Due to this change, it’s now finally possible to see what kind of impact a few recent releases had on the online player base, specially comparing TF2 to the rest of the games. For example, it’s possible to see TF2 managed to get to the 4th place in online popularity quite fast, but now has dropped to 6th. I’ll have some more in-depth posts about this game and others in the future, as soon as December is over.

Finally, I will probably tweak these graphics – and what should and shouldn’t be considered a full game – a bit further in the future. The data remains the same – all mod-to-game “upgrading” is done when the graphics are rendered, not when the data is read – so I can always go back and undo anything.

The HL2 and HL1 mods are still listed on their original game pages, but that will probably change soon too.

Valve releases Team Fortress 2 statistics

In addition to other Half-life 2: Episode 2 statistics (released a few weeks ago), Valve now has updated their Game and Player Statistics page and added some Team Fortress 2 Gameplay Stats with some cool information such as class, weapon and map breakdown in a number of different parameters.
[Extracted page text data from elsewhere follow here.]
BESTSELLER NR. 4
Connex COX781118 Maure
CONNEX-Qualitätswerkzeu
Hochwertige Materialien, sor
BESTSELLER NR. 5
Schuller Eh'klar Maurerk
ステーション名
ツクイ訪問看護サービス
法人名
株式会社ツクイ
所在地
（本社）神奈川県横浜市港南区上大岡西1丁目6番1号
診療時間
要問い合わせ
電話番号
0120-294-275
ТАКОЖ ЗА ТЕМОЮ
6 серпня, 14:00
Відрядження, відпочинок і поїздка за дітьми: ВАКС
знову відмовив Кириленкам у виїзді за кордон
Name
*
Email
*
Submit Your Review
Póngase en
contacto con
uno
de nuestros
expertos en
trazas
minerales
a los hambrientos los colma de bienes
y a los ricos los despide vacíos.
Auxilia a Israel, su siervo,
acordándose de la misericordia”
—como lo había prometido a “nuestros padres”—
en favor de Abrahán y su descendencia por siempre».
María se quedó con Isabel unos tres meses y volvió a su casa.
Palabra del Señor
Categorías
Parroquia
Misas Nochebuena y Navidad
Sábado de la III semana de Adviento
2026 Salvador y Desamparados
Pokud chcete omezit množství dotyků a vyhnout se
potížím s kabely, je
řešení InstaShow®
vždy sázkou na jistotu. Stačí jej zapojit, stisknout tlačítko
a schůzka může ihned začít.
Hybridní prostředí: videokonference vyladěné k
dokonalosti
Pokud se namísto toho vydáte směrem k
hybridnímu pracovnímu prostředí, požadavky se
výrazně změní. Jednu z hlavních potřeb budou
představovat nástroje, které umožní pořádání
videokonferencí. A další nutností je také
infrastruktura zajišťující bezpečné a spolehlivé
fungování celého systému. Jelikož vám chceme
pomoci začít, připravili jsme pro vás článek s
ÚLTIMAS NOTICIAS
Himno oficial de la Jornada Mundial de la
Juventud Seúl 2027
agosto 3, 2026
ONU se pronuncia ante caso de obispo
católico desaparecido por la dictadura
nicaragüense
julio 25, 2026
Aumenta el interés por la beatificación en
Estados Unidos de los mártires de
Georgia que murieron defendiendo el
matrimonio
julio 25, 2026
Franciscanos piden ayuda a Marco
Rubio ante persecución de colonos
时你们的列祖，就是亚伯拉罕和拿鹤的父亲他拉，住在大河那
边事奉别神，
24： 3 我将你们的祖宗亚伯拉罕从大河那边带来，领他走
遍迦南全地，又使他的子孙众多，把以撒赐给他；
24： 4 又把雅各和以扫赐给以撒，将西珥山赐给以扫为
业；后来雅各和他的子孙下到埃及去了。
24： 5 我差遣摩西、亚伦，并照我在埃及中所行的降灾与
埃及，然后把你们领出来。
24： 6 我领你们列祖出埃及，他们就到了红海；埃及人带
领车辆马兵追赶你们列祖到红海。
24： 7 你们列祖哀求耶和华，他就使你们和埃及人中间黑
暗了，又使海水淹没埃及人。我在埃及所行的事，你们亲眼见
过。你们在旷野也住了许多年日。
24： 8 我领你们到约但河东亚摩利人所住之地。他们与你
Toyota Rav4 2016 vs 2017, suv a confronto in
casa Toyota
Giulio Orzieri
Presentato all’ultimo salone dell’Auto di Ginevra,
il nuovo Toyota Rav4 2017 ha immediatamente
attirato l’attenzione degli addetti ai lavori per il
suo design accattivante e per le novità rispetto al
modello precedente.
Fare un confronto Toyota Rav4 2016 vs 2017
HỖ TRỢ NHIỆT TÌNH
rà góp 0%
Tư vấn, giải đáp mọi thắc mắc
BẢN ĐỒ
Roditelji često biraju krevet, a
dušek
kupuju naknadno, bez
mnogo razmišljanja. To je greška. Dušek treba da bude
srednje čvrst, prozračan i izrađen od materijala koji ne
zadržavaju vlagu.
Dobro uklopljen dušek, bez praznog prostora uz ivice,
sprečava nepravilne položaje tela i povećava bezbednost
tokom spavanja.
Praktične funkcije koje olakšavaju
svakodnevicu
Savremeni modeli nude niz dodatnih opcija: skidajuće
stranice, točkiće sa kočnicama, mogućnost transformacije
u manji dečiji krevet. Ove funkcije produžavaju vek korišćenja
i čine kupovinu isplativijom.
There’s some really, really awesome information there.

As a follow-up, other interesting discussions about the statistics are taking place over at Rock, Paper, Shotgun and at ShackNews.

New Steam statistics

Valve – developers of games Half-Life, Counter-Strike and Team Fortress, among others – have recently updated their game statistics page. They added some very nifty gameplay statistics for Half-Life:Episode 2 and, more recently, they’ve also started a new edition of their player hardware survey which automatically gathers hardware and software data from Steam users through the globe.

The big news is that this version of the survey also detects whether the user has some specific applications installed – on my case, it successfully detected FireFox, OpenOffice, and Zone Alarm. Data from those specific results are not listed on the survey results page yet, though. Personally, being both a FireFox and an OpenOffice zealot, I was pretty happy to see something like this popping up there.

Finally, Tom at The Steam Review has some additional discussion about it.

Update: awesomely-named RockPaperShotgun.com also has an analysis of some of the preliminary results of the new survey.

Run to the hills: it’s multiplayer first person shooter invasion

If this October’s (legendary) release of TF2 (see how well it’s doing here) and ET:QW (follow it here) didn’t drain all the productivity you might have left, feel free to make use of your stash of sick days at work as the demo for UT3 has just been released (it’ll soon show up here too).

Lastly, just as a quick note: in the future I’ll arbitrarily separate some specific mod data from their specific game data, so games like TF2 and CS:S won’t show up as being mods of HL2 (they’re sold as separate SKUs after all). I’ll also have to remake the graphic generating algorithm to work around the server script execution time limit – the reason why the mods page isn’t getting updated. No data is lost, though, as gathering them is a separate process that’s still doing fine.

This website gathers data for various First Person Shooter games for PCs, and then build graphics with those numbers. This brings no answers, just questions. Where do we go from here?